In order to solve the above technical problem, an embodiment of the present application further provides a computer device, which adopts the following technical solutions:

a computer device comprising a memory having computer readable instructions stored therein and a processor that when executed implements the steps of a method of blood-based analysis metadata management as in any one of the above.

In order to solve the foregoing technical problem, an embodiment of the present application further provides a computer-readable storage medium, which adopts the following technical solutions:

a computer readable storage medium having computer readable instructions stored thereon which, when executed by a processor, implement the steps of a method of blood-based analysis metadata management as claimed in any one of the preceding claims.

Compared with the prior art, the embodiment of the application mainly has the following beneficial effects:

the application discloses a metadata management method, a metadata management device, metadata management equipment and a metadata management storage medium based on blood relationship analysis, and belongs to the technical field of artificial intelligence. According to the data classification method and device, the metadata description corresponding to the data to be processed is obtained, the blood margin analysis is carried out according to the metadata description, the blood margin information of the data to be processed is obtained, the data are divided according to the blood margin information to obtain a blood margin data set, the blood margin data set is input into a pre-trained data classification model, a data classification result is obtained, the mapping relation among the data to be processed is recorded in the data classification result, a data map of the data to be processed is constructed according to the mapping relation and the metadata description, and the data management is carried out on the data to be processed according to the data map. The data classification method and the data classification system combine the blood relationship information and the metadata description of the data to simply and primarily classify the data to be processed, and further perform data classification management on the data to be processed through a trained data classification model, so that the reliability of data management is improved, and the data utilization value is further improved.

Drawings

In order to more clearly illustrate the solution of the present application, the drawings needed for describing the embodiments of the present application will be briefly described below, and it is obvious that the drawings in the following description are some embodiments of the present application, and that other drawings can be obtained by those skilled in the art without inventive effort.

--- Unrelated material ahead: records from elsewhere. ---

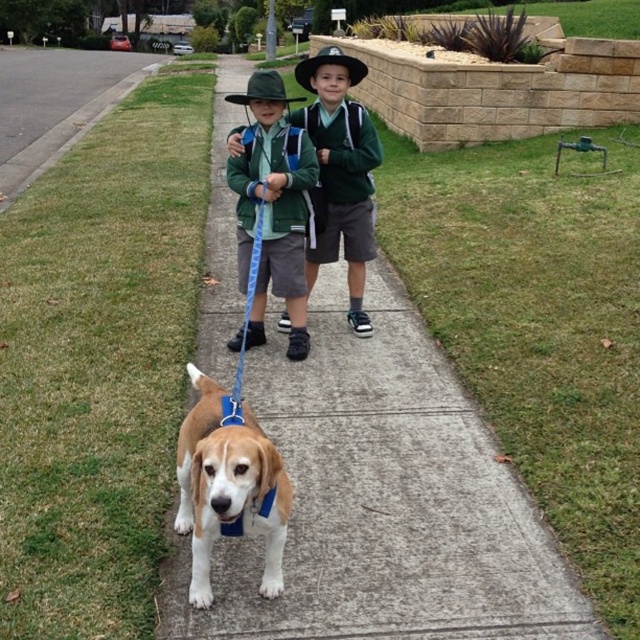
You are standing in front of the image and want to know how far the point at coordinates point (396, 276) is from your eyes. Can you determine the distance?

The point (396, 276) is 5.08 meters from the camera, so the distance from your eyes to the point (396, 276) is approximately 5.08 meters.

You are a photographer standing in front of the two boys and the dog. You want to take a photo where the brown matte dog at center is visible above the green matte uniform at center. Is this possible with your current position?

The brown matte dog at center is located below the green matte uniform at center, so it is not possible to take a photo from your current position where the brown matte dog at center is visible above the green matte uniform at center.

You are standing at the point marked at coordinates (384, 499). Looking around, you see the scene described. What material are you standing on?

The concrete at center is located at point (384, 499), so you are standing on concrete.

FIG. 1 illustrates an exemplary system architecture diagram in which the present application may be applied;

FIG. 2 illustrates a flow diagram for one embodiment of a method for blood-based analysis metadata management in accordance with the present application;

FIG. 3 illustrates a schematic structural diagram of one embodiment of a blood-based analysis metadata management apparatus according to the present application;

FIG. 4 shows a schematic block diagram of one embodiment of a computer device according to the present application.

Detailed Description

Unless defined otherwise, all technical and scientific terms used herein have the same meaning as commonly understood by one of ordinary skill in the art to which this application belongs; the terminology used in the description of the application herein is for the purpose of describing particular embodiments only and is not intended to be limiting of the application; the terms "including" and "having," and any variations thereof, in the description and claims of this application and the description of the above figures are intended to cover non-exclusive inclusions. The terms "first," "second," and the like in the description and claims of this application or in the above-described drawings are used for distinguishing between different objects and not for describing a particular order.

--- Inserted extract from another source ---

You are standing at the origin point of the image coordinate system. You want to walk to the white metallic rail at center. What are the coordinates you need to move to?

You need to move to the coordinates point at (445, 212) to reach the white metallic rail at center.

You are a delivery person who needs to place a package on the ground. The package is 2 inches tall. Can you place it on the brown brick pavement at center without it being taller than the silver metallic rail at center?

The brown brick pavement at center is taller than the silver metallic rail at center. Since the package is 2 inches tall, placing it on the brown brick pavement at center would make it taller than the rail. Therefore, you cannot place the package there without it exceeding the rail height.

Reference herein to "an embodiment" means that a particular feature, structure, or characteristic described in connection with the embodiment can be included in at least one embodiment of the application. The appearances of the phrase in various places in the specification are not necessarily all referring to the same embodiment, nor are separate or alternative embodiments mutually exclusive of other embodiments. It is explicitly and implicitly understood by one skilled in the art that the embodiments described herein may be combined with other embodiments.

In order to make the technical solutions better understood by those skilled in the art, the technical solutions in the embodiments of the present application will be clearly and completely described below with reference to the accompanying drawings.

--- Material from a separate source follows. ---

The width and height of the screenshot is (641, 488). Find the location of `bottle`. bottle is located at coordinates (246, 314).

As shown in fig. 1, the system architecture 100 may include

terminal devices

101, 102, 103, a network 104, and a server 105. The network 104 serves as a medium for providing communication links between the

terminal devices

101, 102, 103 and the server 105. Network 104 may include various connection types, such as wired, wireless communication links, or fiber optic cables, among others.

A user may use

terminal devices

101, 102, 103 to interact with a server 105 over a network 104 to receive or send messages or the like. Various communication client applications, such as a web browser application, a shopping application, a search application, an instant messaging tool, a mailbox client, social platform software, etc., may be installed on the

terminal devices

101, 102, 103.

The

terminal devices

101, 102, 103 may be various electronic devices having a display screen and supporting web browsing, including but not limited to smart phones, tablet computers, e-book readers, MP3 players (Moving Picture experts Group Audio Layer III, mpeg compression standard Audio Layer 3), MP4 players (Moving Picture experts Group Audio Layer IV, mpeg compression standard Audio Layer 4), laptop portable computers, desktop computers, and the like.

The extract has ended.